Si aggravano le condizioni economiche del Pakistan. L’inflazione è salita al 13,8% con i prezzi degli alimentari saliti del 17% e quelli dei carburanti del 32% rispetto ad un anno fa. Il Pakistan è grande importatore di grano proveniente da Russia e Ucraina e con i rincari degli ultimi mesi è costretto ad usare sempre più riserve di valuta estera. I dollari a disposizione del paese sono scesi al di sotto dei 10 miliardi, con un calo di 366 milioni solo nell’ultima settimana e il 50% in meno dello scorso agosto. Inoltre da inizio anno la moneta locale ha perso il 10% sul dollaro rendendo più care le importazioni e aumentando le pressioni sui prezzi. La banca centrale è stata costretta ad alzare i tassi fino al 13,7% per arginare la caduta della rupia.

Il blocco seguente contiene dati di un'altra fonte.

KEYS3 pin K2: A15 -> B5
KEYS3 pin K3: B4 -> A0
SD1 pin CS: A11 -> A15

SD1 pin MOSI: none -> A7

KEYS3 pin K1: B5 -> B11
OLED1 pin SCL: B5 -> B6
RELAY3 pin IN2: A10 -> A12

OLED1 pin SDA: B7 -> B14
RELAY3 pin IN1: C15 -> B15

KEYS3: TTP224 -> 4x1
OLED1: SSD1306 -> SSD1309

Il governo di Shehbaz Sharif ha deciso di aumentare i prezzi di cibo e tariffe energetiche come condizione per sbloccare una tranche di prestiti da 3 miliardi di dollari forniti da una serie di prestatori tra cui, principalmente, la Cina. Pechino ha avviato una serie di grandi progetti infrastrutturali nel paese ma il finanziamento delle opere rischia di pesare sulle già prostrate finanze pubbliche pakistane, un meccanismo già visto all’opera altrove, soprattutto in Africa. Per ottenere un sostegno economico da un miliardo di dollari (nell’ambito di un programma che ne vale complessivamente 6) dal Fondo monetario internazionale, Islamabad dovrebbe anche varare aumenti delle tasse e taglio della spesa pubblica. Ma il paese non sembra avere molte alternative. Quarantamila aziende del distretto commerciale di Karachi, città in cui risiedono 20 milioni di persone, hanno lanciato oggi un appello segnalando che potrebbero essere costrette a fermare la produzione a causa dei costi energetici elevati.

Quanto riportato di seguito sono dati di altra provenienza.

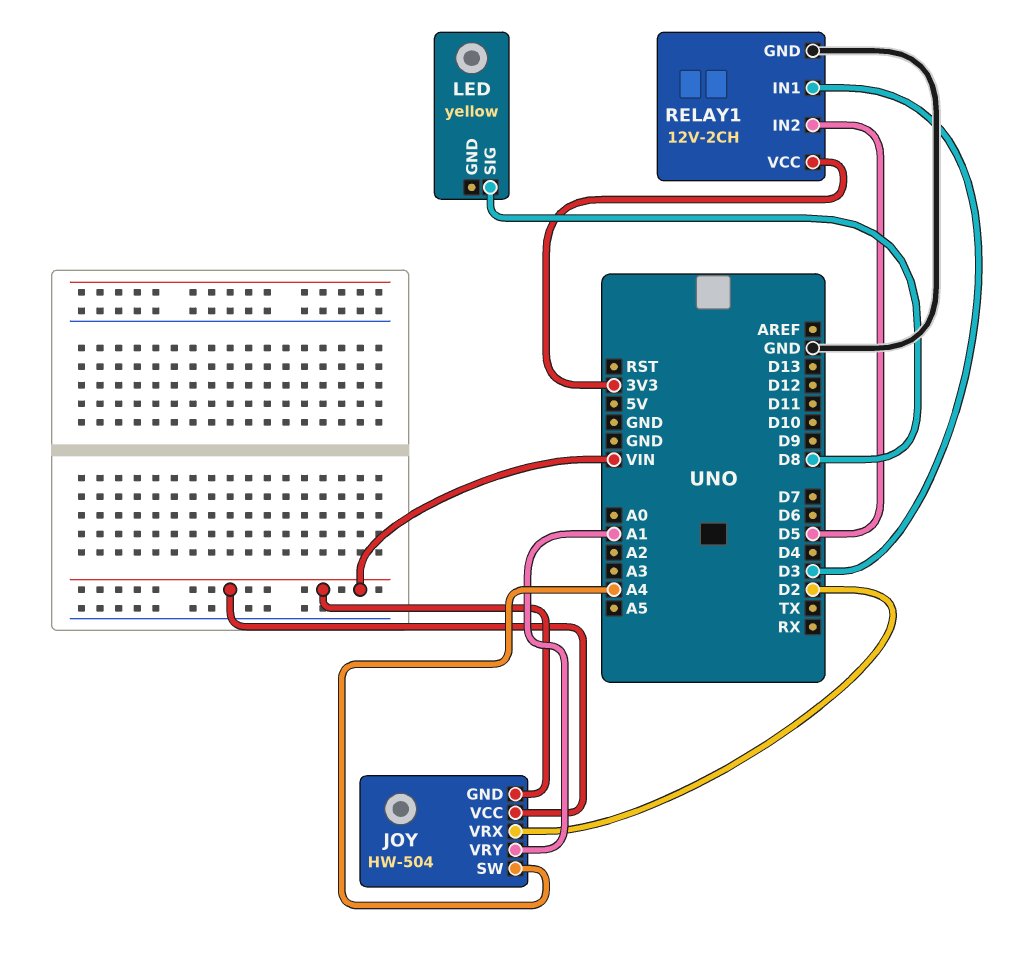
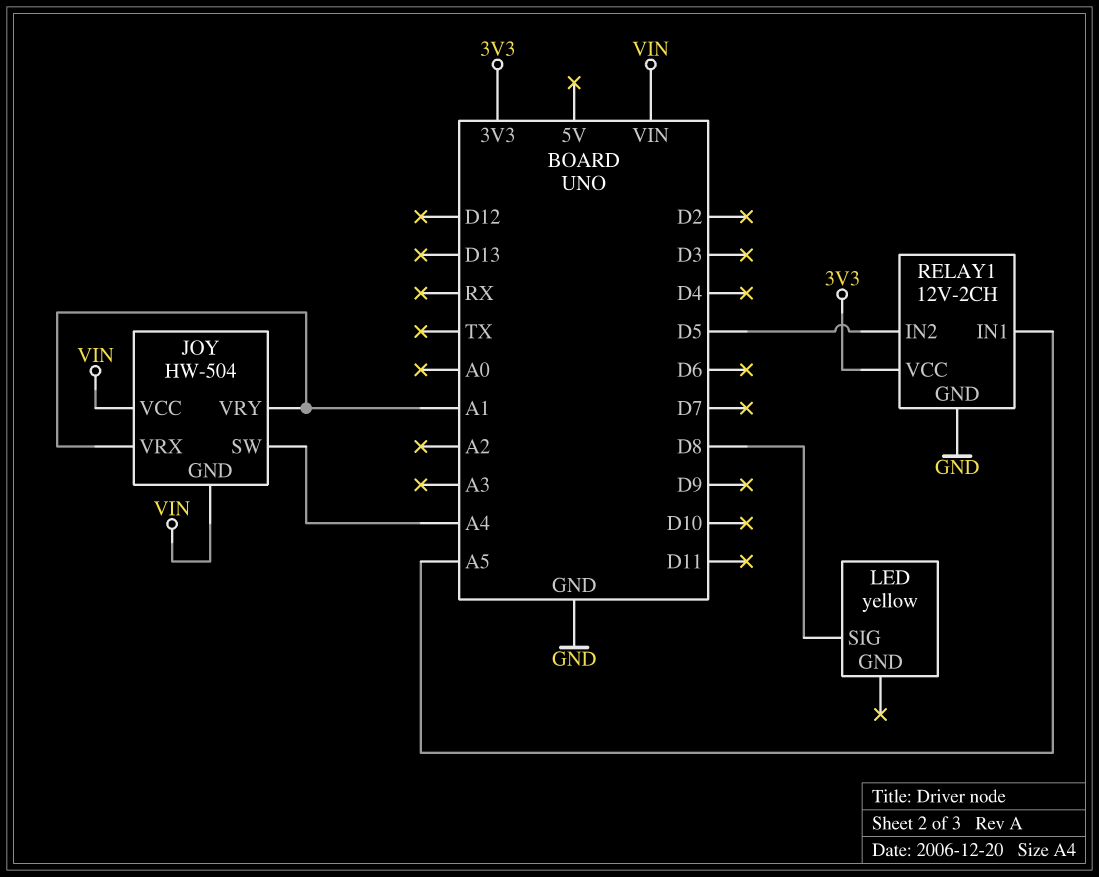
JOY pin VRX: D2 -> A1
RELAY1 pin IN1: D3 -> A5

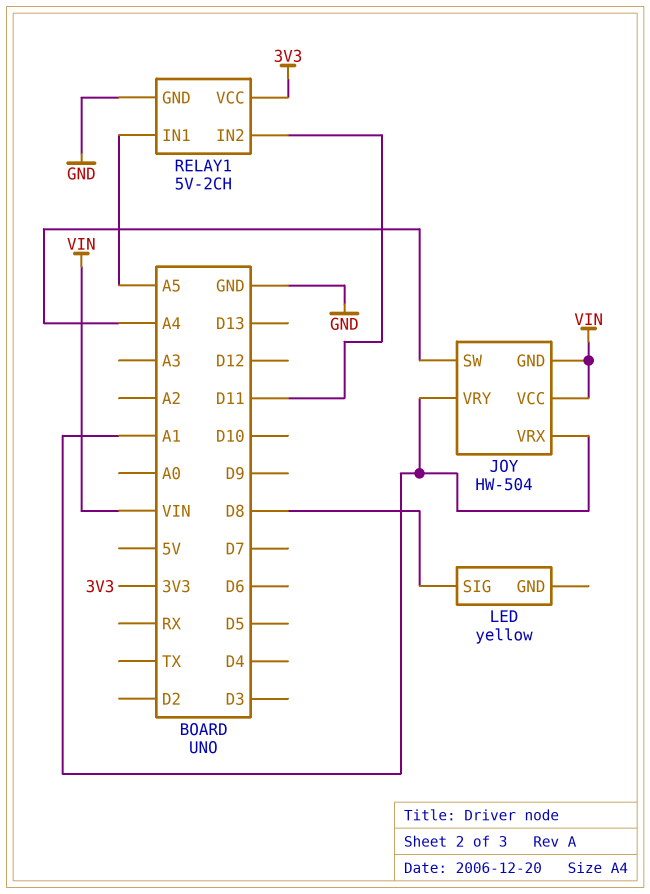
RELAY1: 12V-2CH -> 5V-2CH
RELAY1 pin IN2: D5 -> D11

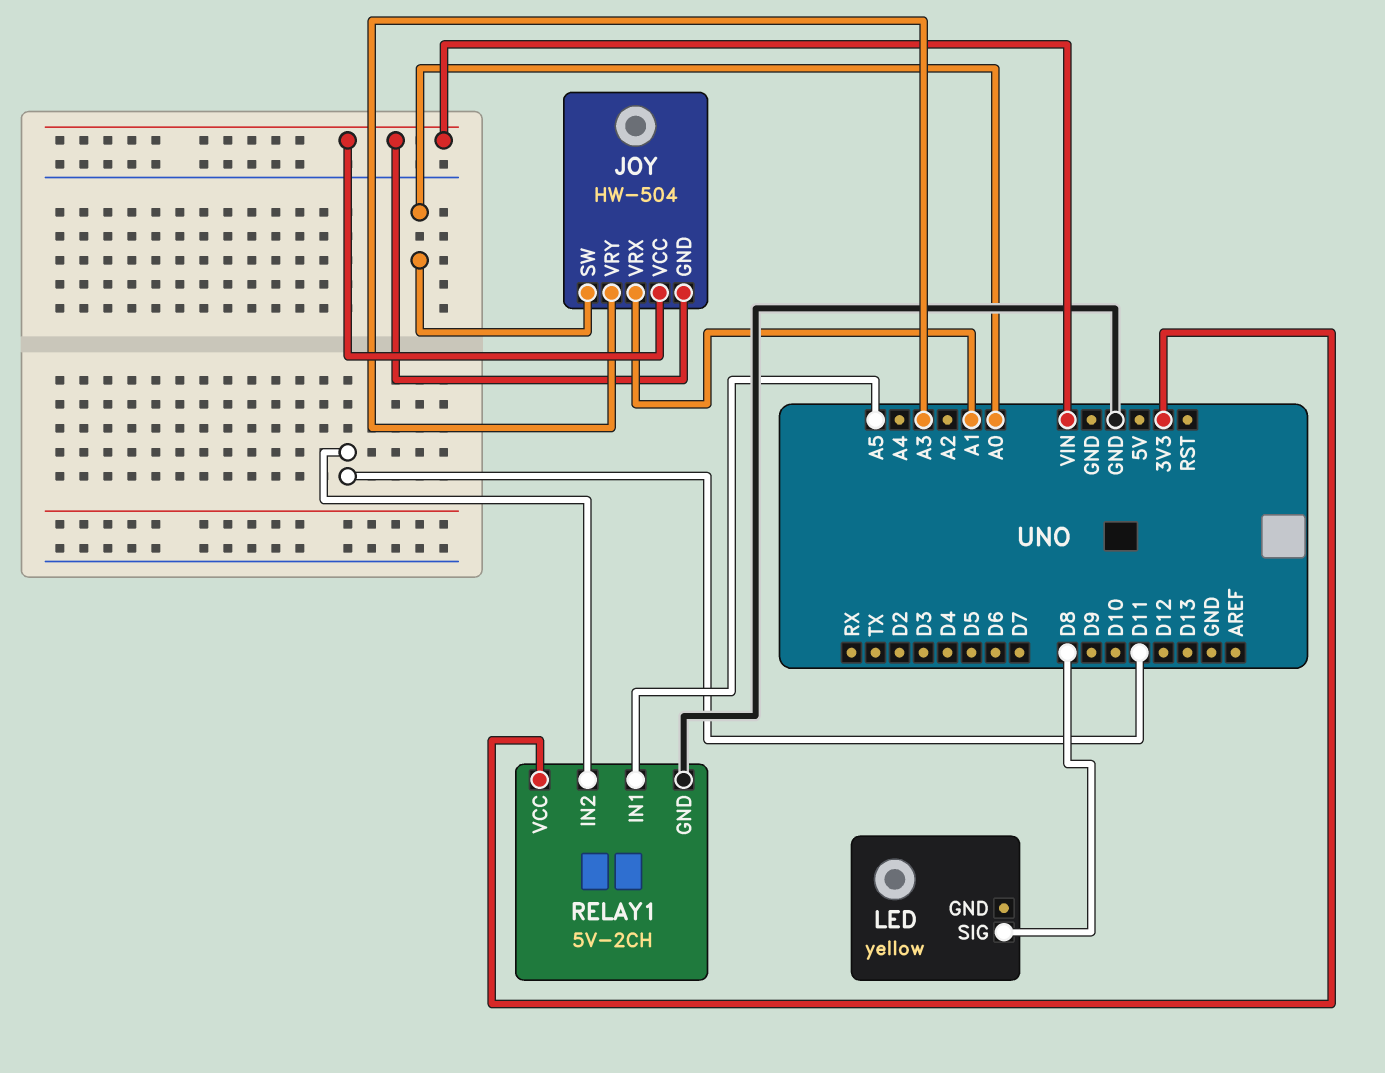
JOY pin SW: A4 -> A0
JOY pin VRY: A1 -> A3

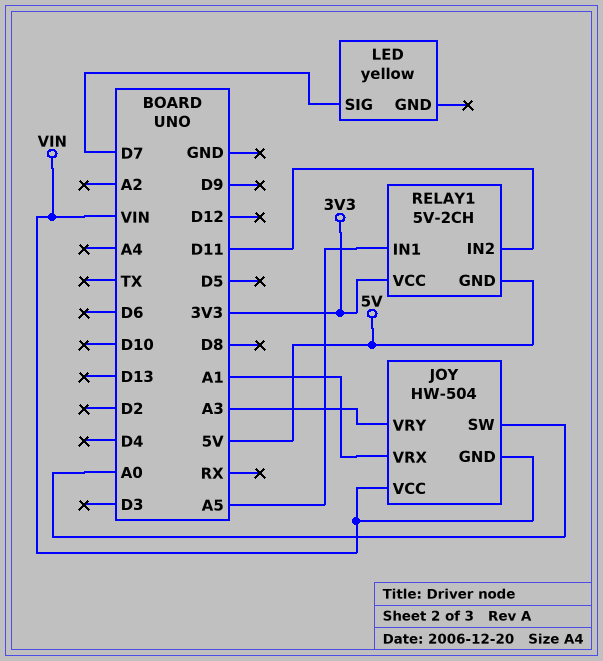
LED pin SIG: D8 -> D7
RELAY1 pin GND: GND -> 5V

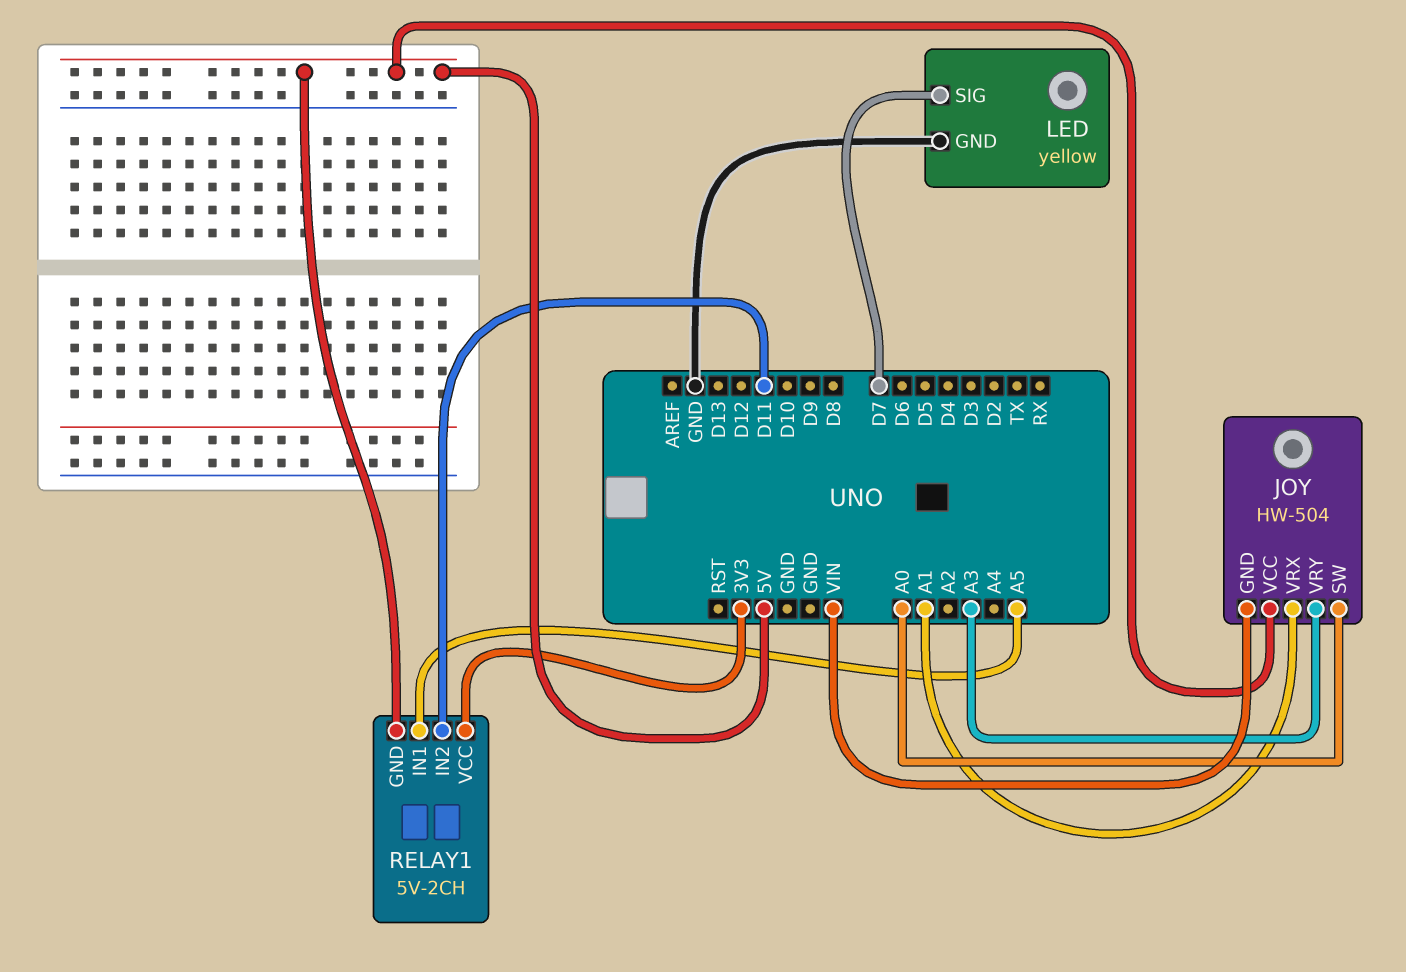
JOY pin VCC: VIN -> 5V
LED pin GND: none -> GND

L’ex primo ministro Imran Khan soffia sul fuoco nel tentativo di tornare in sella. Insieme ai partiti dell’opposizione ha indetto una serie di manifestazioni e proteste contro i rincari. Eppure l’ex capo di governo ha di che rimproverarsi. Salito al potere nel 2018 con un Pil che cresceva del 5,8%, Khan ha lasciato il paese con un’economia stagnante, un’inflazione passata dal 5,1 al 12,7%, disoccupazione in aumento e un debito estero salito da 95 a 130 miliardi di dollari. L’area del Sud Est asiatico è già scossa dal default dello Sri Lanka, paese di 22 milioni di abitanti, un decimo di quelli del Pakistan. L’agenzia di rating statunitense Moody’s ha ridotto da stabile a negativo il suo giudizio sulle prospettive economiche del paese, citando le preoccupazioni per lo stato delle finanze pubbliche e i ritardi nel programma di assistenza del Fmi.